Even though our son is living the dream in sobriety, life still happens around me (you know… people) but it doesn’t have to percolate in my gut. I’m powerless but I’m not helpless. Today is God’s job and if I can’t seem to loosen my grip on letting Him do it — I have tools to pry it loose. I call my sponsor, hit my knees, sit erect and breathe, take a break, a nap or a walk, read stuff that I know will help me. The choice to protect my serenity cancels the stress fiesta.
It’s fascinating that the apostle Paul says, “Let the peace of Christ rule in your hearts.” Hmm, that would indicate if I’m a working nut job, I’m blocking peace. That peace he says, is “beyond understanding.” Apparently too much for my puny mind. Don’t have to get it, just let it.
* An excerpt from How The Body Knows its Mind by Sian Beilock, published by Constable & Robinson
Wow fantastic Sarah, every word you wrote hit home with me. Thank you for teaching me to “Let go, let God” and the “Grace to wait on the Lord”. God bless you for helping us.

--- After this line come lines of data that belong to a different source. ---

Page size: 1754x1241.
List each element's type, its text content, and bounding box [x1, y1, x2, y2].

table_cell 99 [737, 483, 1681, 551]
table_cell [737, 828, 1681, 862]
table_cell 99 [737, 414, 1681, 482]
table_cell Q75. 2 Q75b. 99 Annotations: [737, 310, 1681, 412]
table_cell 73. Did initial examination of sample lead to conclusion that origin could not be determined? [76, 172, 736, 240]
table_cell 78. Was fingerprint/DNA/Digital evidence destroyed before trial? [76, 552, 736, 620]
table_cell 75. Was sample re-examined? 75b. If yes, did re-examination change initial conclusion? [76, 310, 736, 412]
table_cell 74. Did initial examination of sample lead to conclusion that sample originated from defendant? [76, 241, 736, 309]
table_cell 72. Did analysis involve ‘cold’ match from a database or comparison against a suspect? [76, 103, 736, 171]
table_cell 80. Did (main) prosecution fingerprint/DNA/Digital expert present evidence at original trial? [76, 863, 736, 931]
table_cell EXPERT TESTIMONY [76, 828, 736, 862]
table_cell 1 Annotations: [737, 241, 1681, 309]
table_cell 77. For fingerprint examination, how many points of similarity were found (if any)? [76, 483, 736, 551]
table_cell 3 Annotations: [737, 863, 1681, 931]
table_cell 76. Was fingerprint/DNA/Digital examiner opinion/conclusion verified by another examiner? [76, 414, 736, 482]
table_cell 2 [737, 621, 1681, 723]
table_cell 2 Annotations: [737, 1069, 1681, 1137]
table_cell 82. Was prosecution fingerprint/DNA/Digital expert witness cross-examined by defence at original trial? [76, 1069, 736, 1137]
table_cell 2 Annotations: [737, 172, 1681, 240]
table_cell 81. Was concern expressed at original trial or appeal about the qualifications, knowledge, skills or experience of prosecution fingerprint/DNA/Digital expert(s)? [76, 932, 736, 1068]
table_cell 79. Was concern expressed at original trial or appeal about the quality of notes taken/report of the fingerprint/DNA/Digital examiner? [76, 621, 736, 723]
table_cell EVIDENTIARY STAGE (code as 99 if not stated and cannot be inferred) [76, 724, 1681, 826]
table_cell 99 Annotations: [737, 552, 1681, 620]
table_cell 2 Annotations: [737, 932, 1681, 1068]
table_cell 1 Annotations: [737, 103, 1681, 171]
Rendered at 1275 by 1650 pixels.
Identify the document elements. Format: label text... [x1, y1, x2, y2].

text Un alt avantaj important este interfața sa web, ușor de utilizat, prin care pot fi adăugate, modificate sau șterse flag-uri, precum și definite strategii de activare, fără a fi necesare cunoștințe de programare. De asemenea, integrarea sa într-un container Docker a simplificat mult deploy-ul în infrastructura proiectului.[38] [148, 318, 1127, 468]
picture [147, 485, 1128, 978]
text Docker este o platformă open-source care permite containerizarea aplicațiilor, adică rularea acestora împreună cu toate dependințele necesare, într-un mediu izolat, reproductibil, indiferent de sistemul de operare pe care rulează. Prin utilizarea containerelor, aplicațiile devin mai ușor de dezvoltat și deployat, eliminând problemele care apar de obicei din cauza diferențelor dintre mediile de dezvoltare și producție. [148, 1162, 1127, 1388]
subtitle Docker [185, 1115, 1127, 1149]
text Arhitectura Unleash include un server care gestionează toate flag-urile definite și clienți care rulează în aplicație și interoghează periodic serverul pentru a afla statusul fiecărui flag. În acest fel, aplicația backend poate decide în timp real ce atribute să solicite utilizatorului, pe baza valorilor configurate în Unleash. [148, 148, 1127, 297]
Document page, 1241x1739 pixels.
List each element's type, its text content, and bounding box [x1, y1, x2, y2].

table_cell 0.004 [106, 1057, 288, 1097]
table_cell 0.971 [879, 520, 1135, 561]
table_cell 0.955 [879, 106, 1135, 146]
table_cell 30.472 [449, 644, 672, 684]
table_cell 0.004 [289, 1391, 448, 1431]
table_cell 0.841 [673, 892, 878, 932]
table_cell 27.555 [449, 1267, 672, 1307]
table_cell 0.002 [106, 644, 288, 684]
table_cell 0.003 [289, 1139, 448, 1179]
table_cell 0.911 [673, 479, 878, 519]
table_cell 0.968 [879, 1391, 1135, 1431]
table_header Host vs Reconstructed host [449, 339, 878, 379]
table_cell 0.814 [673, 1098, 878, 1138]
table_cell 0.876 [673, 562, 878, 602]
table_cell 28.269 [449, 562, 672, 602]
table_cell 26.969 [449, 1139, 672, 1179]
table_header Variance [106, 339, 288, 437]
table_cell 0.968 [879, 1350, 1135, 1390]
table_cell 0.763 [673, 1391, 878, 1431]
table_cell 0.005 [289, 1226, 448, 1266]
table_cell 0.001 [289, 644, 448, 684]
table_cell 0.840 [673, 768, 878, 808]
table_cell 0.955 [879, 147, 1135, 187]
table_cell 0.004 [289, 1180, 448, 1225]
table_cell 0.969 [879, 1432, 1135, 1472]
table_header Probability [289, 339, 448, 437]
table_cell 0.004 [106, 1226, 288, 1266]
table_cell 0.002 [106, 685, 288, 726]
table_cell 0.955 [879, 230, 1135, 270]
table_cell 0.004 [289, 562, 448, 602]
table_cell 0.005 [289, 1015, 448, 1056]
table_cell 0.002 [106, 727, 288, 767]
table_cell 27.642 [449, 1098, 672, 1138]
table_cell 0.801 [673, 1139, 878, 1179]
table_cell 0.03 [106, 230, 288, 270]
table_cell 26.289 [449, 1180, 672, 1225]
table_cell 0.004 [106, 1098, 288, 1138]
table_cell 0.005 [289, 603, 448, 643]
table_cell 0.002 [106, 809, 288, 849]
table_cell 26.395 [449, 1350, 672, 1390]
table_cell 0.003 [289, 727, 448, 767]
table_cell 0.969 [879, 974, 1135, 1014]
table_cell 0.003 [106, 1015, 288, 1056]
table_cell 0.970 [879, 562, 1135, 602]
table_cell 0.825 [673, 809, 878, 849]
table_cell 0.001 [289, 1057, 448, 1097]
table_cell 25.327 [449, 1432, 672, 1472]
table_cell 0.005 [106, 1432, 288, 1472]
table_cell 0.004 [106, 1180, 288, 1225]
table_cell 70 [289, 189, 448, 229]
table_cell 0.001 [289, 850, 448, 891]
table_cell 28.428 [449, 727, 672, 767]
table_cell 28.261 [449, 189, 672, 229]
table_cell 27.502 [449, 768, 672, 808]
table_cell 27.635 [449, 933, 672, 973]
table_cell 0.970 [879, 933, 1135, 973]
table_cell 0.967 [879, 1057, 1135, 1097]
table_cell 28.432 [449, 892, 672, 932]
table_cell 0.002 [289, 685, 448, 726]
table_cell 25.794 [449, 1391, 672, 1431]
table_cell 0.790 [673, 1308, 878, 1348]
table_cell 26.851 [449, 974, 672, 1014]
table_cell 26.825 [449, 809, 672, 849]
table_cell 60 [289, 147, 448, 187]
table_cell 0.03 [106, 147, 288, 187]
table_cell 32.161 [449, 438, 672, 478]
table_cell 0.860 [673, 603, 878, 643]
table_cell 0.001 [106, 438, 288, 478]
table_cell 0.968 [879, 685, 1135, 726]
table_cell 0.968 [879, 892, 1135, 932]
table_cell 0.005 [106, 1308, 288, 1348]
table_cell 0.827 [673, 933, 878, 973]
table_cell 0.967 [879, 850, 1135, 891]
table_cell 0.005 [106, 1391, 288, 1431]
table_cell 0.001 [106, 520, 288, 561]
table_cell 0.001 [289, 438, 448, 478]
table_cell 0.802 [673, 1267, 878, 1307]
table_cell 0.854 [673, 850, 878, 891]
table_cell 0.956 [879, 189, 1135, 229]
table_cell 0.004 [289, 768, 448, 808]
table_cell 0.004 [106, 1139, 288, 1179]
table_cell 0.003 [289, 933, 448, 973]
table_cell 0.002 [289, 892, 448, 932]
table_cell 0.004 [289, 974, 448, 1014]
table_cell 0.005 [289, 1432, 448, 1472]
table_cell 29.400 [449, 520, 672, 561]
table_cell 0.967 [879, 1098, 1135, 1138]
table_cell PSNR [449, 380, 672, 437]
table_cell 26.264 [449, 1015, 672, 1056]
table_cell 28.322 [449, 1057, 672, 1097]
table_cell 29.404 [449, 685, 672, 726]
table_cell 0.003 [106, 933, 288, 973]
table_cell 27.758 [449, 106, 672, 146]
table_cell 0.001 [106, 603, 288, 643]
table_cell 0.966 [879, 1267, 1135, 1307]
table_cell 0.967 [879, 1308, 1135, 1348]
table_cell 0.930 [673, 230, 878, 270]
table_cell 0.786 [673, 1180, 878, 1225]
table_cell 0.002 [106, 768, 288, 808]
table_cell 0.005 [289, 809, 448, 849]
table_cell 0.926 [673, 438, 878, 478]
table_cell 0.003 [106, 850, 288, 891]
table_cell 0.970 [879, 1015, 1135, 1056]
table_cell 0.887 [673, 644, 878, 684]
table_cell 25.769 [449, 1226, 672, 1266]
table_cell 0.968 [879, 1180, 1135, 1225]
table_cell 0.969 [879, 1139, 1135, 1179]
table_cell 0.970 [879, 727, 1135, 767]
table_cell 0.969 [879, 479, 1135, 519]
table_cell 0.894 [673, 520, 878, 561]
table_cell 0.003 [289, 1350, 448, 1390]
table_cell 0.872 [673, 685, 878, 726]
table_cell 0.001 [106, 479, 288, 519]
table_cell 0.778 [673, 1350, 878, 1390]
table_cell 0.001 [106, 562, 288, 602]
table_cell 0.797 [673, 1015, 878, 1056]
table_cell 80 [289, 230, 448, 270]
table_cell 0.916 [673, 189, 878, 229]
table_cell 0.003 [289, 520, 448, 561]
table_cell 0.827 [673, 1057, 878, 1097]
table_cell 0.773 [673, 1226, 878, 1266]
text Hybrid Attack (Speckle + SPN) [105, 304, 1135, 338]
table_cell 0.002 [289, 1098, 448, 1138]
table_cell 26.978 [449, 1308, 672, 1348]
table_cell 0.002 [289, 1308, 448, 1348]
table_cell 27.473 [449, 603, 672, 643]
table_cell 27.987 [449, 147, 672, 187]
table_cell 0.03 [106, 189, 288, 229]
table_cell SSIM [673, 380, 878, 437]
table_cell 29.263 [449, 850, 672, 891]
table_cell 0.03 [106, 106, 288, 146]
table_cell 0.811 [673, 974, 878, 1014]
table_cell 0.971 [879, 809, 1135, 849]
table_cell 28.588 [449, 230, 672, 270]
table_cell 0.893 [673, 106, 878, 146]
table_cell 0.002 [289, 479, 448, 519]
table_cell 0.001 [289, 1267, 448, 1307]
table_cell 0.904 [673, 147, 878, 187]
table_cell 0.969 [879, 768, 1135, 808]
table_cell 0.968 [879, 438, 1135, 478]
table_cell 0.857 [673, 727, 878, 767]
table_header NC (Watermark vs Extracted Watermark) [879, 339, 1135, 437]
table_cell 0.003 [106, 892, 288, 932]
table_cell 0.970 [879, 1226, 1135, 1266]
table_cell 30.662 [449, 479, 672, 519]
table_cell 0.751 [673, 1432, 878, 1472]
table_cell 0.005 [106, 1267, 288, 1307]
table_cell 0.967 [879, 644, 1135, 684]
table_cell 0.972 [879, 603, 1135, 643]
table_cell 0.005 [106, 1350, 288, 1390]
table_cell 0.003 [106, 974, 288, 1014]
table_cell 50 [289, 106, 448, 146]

God bless you back Mom of an Addict. Last night I read this in Debra Jay’s book, It Takes a Family: A Cooperative Approach to Lasting Sobriety in the chapter entitled, Families Pay a High Price, Chronic stress changes our brains. It also causes disease. There is a great deal of truth in the statement, “I’m worried sick.” … Families of alcoholics suffer from psychosomatic illnesses, caused by emotions (psyche) changing the body (soma). Often described as psychological factors affecting medical conditions, these diseases aren’t imaginary. They are very real, caused by direct changes within organ systems due to the ongoing stress that can be caused by another person’s addiction and it’s consequences…
According to John J. Medina, MD, developmental molecular biologist and brain development expert, the worst kind of stress we can experience is feeling we have no control over a problem — a sense of helplessness. The more we feel out of control, the greater the stress. This is how most families of alcoholics experience stress. Excerpts from pages 97 and 98.
Great post. Gives me a lot to think about and check into. Thank you for the challenge to “Let God”.